What Are the Dangers of Hydrogen Sulfide Gas?
Hydrogen sulfide is becoming a greater concern across the Eagle Ford Shale as many of the wells are producing and/or exposing workers to its dangers.
Hydrogen sulfide occurs naturally in the environment and is also produced by many manufacturing plants.
It is highly identifiable by its rotten-egg smell and is typically found in or near some oil and gas production wells and near paper and pulp mills, asphalt plants, waste landfills, slaughter houses, sewer plants and waste treatment plants.

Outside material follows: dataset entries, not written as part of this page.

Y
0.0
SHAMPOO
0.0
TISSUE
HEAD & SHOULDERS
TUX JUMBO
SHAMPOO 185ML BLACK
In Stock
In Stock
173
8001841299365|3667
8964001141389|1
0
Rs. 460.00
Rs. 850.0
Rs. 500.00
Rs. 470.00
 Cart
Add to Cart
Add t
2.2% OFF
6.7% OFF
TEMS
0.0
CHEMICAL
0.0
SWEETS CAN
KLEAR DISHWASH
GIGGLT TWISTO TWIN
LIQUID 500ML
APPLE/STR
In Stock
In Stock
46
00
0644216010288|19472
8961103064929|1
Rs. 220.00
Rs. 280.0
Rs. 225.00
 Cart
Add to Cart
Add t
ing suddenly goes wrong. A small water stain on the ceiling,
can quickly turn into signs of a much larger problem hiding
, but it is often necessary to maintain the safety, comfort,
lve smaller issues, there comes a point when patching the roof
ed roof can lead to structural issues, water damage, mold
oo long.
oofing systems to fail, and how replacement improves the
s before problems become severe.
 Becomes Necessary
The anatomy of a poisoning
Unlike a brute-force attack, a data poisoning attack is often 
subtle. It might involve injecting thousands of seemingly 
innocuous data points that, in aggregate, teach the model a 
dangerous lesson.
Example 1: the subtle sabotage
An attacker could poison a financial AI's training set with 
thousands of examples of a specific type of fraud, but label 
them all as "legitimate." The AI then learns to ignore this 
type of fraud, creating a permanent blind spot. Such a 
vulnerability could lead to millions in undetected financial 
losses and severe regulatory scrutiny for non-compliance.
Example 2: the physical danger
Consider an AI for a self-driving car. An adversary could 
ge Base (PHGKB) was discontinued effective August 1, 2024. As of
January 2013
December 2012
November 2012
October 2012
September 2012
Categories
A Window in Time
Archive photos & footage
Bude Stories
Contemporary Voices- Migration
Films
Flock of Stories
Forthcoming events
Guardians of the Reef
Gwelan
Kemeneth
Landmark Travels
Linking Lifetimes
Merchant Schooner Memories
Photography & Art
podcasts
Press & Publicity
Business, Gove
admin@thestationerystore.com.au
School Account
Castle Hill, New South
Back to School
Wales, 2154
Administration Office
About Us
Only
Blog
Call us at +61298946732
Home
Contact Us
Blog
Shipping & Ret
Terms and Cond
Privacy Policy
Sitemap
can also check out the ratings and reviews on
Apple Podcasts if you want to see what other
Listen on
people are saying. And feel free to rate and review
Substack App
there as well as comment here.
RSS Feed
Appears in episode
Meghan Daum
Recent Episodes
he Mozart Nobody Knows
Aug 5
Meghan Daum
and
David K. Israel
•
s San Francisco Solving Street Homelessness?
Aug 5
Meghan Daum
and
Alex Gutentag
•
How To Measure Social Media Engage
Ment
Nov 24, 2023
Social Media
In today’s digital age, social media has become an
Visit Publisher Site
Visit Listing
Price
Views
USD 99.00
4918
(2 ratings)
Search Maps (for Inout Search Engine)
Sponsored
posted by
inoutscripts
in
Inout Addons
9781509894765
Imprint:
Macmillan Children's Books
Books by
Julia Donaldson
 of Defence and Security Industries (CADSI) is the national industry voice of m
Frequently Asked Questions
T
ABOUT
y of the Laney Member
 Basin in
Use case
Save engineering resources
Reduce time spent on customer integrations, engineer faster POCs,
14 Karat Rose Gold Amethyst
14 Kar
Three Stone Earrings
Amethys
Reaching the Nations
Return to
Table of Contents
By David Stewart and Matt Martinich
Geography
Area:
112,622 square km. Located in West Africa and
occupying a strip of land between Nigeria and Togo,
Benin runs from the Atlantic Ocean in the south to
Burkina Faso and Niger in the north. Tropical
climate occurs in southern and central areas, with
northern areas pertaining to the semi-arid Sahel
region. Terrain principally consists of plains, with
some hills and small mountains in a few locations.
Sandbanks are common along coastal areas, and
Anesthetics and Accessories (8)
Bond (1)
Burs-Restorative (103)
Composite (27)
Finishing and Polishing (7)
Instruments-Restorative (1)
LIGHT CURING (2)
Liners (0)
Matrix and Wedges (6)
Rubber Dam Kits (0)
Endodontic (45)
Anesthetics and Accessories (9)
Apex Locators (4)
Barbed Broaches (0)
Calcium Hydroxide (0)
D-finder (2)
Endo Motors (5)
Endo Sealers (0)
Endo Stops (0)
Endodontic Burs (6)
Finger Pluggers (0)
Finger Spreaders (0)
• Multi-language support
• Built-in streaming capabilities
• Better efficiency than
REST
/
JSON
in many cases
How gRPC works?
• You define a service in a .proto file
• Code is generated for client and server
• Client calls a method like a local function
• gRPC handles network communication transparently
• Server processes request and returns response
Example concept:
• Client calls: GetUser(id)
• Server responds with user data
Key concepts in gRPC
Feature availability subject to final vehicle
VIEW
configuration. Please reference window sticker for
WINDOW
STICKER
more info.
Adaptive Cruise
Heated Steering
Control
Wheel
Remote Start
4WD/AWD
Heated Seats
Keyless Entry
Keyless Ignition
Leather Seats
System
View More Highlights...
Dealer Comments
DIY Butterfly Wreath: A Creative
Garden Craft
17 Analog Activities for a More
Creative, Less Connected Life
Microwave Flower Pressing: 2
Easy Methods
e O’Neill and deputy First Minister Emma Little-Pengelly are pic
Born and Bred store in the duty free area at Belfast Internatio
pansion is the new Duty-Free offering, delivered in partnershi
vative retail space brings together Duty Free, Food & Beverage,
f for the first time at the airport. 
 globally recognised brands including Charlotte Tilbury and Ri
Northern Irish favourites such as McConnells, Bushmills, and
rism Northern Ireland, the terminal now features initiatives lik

Moreover, it is considered one of the most common toxic air pollutants, causing serious health effects for both children and adults.
- Definition of Hydrogen Sulfide
Hydrogen sulfide, also commonly referred to as dihydrogen sulfide, sulfide hydride, hydrosulfuric acid, swamp gas, sewer gas, hepatic acid and sour gas, is a highly flammable and colorless gas produced by decomposing organic matter. It is naturally found in hot springs, natural gas, volcanic gases, and human and animal waste. Aside from these sources, hydrogen sulfide is created from other industrial activities, including petroleum refineries, coke ovens, paper mills, sugar beet and wood pulp processing, and mining operations. Plus, it used to generate sulfuric acid and elemental sulfur.
- Exposure to Hydrogen Sulfide
Hydrogen sulfide is primarily released as a gas into the air. Because of this, one of the main routes for hydrogen sulfide exposure is through inhalation. Hydrogen sulfide is readily absorbed in the lungs, increasing breathing problems and other respiratory issues. You can also be exposed to hydrogen sulfide from breathing polluted air and contact with contaminated water. People who work in certain industries such as mining, and oil and natural gas drilling and refining are more likely to be exposed to higher levels of hydrogen sulfide.
- Health Effects and Hydrogen Sulfide
Hydrogen sulfide can drastically affect your heath. Therefore, it is extremely important to know some signs and symptoms of hydrogen sulfide gas poisoning to reduce your chances of becoming ill. Low-concentration exposure (anything less than 50 ppm [parts per million]) can potentially cause headaches; eye, ear and throat irritations; breathing problems (especially with current asthma patients); poor attention span and motor function; and bad memory. Higher concentrations (typically 100 ppm or greater) can cause a loss of consciousness and even bring about the possibility of death in some cases. The Occupational Safety and Health Administration set a limit of 20 ppm of allowable hydrogen sulfide in the workplace. Under these requirements, exposure is considered harmless.